On well-posedness of a mildly dissipative family of active scalar equations in borderline Sobolev spaces

This paper considers a family of active scalar equations which modify the generalized surface quasi-geostrophic (gSQG) equations through its constitutive law or dissipative perturbations. These modifications are characteristically mild in the sense that they are logarithmic. The problem of well-posedness, in the sense of Hadamard, is then studied in a borderline setting of regularity in analog to the scaling-critical spaces of the gSQG equations. A novelty of the system considered is the nuanced form of smoothing provided by the proposed mild form of dissipation, which is able to support global well-posedness at the Euler endpoint, but in a setting where the inviscid counterpart is known to be ill-posed. A novelty of the analysis lies in the simultaneous treatment of modifications in the constitutive law, dissipative mechanism, and functional setting, which the existing literature has typically treated separately.
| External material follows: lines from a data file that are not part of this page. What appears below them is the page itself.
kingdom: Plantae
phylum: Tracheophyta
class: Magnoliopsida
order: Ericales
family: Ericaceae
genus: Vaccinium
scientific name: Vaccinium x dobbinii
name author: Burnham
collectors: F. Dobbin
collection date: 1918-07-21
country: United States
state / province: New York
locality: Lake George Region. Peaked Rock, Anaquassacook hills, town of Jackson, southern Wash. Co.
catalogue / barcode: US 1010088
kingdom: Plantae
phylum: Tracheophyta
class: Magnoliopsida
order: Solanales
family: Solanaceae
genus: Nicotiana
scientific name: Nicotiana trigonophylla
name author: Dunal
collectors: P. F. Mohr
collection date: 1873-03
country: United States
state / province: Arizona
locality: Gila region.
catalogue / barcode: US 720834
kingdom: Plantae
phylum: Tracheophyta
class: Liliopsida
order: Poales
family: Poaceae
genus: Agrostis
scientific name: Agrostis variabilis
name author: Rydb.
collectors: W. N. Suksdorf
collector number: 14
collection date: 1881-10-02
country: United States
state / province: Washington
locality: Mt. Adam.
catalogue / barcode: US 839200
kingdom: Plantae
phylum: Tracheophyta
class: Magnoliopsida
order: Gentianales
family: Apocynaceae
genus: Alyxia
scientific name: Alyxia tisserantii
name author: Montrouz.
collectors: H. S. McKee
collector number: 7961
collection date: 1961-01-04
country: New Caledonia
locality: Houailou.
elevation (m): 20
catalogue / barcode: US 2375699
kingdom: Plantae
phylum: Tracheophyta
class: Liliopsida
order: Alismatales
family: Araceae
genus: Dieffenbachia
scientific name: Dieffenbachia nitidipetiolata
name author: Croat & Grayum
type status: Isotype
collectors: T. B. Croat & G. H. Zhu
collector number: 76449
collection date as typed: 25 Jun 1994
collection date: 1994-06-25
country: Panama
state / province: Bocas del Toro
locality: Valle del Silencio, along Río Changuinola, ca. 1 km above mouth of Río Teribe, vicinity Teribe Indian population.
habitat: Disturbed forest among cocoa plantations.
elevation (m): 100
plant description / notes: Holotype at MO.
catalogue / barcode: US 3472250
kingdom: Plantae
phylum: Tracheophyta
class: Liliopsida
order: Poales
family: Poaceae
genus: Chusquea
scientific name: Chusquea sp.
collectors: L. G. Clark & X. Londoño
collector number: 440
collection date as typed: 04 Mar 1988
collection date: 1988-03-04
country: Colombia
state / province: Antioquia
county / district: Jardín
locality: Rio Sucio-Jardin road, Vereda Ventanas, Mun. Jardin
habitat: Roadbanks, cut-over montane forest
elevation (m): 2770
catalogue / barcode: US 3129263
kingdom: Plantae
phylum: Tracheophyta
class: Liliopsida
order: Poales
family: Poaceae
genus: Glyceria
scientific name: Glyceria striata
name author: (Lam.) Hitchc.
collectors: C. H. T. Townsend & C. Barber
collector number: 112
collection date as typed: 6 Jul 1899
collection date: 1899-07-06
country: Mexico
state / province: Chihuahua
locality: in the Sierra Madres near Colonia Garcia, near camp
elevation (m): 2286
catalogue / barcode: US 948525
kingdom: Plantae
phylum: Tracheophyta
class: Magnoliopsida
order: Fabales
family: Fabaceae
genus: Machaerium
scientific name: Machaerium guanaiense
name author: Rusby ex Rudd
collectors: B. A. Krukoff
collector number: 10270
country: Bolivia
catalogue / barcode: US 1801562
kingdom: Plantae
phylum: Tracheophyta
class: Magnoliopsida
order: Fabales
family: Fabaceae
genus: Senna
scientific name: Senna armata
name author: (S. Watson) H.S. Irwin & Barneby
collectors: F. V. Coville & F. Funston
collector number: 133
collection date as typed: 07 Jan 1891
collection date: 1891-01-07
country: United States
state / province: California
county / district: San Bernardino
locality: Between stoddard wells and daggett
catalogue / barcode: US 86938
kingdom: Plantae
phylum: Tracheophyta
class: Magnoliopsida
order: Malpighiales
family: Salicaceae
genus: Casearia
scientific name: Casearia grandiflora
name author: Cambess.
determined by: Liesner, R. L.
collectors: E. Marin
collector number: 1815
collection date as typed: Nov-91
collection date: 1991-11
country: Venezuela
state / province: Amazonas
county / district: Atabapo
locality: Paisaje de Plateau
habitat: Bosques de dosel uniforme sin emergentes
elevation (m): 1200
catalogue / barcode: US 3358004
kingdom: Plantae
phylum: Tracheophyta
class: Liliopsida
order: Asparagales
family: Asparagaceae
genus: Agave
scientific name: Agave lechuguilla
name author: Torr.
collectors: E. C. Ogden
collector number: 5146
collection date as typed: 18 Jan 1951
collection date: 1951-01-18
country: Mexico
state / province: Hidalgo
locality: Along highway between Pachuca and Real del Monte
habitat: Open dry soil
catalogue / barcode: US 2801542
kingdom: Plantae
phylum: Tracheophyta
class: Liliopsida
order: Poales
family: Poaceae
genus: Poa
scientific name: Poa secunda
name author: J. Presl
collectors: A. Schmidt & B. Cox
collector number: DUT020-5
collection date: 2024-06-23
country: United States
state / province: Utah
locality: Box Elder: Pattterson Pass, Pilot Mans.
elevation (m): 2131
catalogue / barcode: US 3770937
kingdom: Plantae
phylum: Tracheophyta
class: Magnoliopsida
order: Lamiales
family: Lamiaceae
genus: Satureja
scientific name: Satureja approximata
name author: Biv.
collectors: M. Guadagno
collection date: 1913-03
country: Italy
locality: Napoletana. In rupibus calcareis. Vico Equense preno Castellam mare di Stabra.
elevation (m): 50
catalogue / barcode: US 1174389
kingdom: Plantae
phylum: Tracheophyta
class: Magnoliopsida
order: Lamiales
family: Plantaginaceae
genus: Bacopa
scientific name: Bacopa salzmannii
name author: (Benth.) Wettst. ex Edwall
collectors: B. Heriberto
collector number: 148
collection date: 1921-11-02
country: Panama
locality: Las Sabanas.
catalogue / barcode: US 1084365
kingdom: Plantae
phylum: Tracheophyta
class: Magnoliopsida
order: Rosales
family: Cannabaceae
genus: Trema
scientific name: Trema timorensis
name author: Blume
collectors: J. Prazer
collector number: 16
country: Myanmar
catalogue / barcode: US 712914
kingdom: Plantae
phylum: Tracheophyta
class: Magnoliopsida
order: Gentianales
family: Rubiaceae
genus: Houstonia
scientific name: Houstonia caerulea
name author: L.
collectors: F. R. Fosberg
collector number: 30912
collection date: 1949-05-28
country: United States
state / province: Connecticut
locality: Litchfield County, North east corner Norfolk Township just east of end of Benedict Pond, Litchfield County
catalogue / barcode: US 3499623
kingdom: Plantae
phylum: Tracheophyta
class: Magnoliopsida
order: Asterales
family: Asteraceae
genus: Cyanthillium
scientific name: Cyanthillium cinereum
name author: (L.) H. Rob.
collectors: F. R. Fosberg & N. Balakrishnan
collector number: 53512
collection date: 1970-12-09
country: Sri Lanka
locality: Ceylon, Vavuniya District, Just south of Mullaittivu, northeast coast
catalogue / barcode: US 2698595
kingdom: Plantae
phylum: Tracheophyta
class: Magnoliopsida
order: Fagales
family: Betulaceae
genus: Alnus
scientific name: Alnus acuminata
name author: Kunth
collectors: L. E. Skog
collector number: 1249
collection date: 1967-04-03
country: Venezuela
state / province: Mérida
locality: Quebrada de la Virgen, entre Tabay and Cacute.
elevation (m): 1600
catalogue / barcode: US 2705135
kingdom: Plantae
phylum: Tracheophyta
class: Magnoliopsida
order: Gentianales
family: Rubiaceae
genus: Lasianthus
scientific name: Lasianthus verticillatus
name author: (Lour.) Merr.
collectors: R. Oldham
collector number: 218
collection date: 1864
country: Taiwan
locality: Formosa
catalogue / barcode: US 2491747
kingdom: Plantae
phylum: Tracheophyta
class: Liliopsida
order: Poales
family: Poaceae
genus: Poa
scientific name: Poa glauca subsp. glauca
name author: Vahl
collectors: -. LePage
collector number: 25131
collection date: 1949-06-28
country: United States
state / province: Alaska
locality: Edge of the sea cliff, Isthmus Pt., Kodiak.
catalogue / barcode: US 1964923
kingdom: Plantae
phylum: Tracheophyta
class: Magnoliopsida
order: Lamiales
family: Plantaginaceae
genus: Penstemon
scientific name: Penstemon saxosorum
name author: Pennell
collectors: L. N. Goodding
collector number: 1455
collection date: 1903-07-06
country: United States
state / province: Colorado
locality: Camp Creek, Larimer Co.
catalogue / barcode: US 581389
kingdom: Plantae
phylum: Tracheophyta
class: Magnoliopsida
A putatively sharp relation is identified between each of the distinct system-modifiers that is consistent with previous studies that considered these modifications in isolation. This unified perspective is afforded by the introduction of a linear model equation, referred to as the protean system, that successfully incorporates the more delicate commutator structure collectively possessed by the gSQG family and upon which each facet of well-posedness can be reduced to its study.